WHAT TO PRODUCE
Rewrite the listing from the line containing "family: Passerellidae" through its final line, replacing each "scientific name" with "species" and leaving everything else unchanged. Output only those lines.

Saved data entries
---*---

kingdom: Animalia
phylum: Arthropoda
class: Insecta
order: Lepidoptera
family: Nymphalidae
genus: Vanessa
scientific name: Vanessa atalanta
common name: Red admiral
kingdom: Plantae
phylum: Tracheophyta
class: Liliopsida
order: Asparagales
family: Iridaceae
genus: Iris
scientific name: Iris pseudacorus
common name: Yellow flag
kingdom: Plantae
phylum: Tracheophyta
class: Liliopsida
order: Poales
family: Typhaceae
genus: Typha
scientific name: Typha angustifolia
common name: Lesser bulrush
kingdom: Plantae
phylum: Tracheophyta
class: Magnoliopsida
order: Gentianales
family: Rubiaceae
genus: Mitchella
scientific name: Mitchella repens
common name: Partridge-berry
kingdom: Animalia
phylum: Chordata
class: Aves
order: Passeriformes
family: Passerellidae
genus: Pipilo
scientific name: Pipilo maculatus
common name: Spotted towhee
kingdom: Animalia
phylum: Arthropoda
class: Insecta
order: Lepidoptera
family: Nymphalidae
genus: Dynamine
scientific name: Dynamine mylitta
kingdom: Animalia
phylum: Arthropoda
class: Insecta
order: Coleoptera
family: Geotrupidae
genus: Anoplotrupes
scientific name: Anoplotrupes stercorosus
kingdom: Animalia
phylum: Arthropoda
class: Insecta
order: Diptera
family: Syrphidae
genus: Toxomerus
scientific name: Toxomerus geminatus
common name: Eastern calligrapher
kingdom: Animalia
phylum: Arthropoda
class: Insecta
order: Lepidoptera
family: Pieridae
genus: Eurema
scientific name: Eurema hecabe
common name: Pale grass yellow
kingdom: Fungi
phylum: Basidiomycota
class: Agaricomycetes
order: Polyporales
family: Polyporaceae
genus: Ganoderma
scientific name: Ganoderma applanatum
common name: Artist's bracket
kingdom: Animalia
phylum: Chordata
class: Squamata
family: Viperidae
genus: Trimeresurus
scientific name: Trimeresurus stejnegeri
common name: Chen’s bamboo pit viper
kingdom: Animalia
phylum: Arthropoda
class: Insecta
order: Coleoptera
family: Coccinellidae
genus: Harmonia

---*---

RESPONSE TO THIS EXERCISE
family: Passerellidae
genus: Pipilo
species: Pipilo maculatus
common name: Spotted towhee
kingdom: Animalia
phylum: Arthropoda
class: Insecta
order: Lepidoptera
family: Nymphalidae
genus: Dynamine
species: Dynamine mylitta
kingdom: Animalia
phylum: Arthropoda
class: Insecta
order: Coleoptera
family: Geotrupidae
genus: Anoplotrupes
species: Anoplotrupes stercorosus
kingdom: Animalia
phylum: Arthropoda
class: Insecta
order: Diptera
family: Syrphidae
genus: Toxomerus
species: Toxomerus geminatus
common name: Eastern calligrapher
kingdom: Animalia
phylum: Arthropoda
class: Insecta
order: Lepidoptera
family: Pieridae
genus: Eurema
species: Eurema hecabe
common name: Pale grass yellow
kingdom: Fungi
phylum: Basidiomycota
class: Agaricomycetes
order: Polyporales
family: Polyporaceae
genus: Ganoderma
species: Ganoderma applanatum
common name: Artist's bracket
kingdom: Animalia
phylum: Chordata
class: Squamata
family: Viperidae
genus: Trimeresurus
species: Trimeresurus stejnegeri
common name: Chen’s bamboo pit viper
kingdom: Animalia
phylum: Arthropoda
class: Insecta
order: Coleoptera
family: Coccinellidae
genus: Harmonia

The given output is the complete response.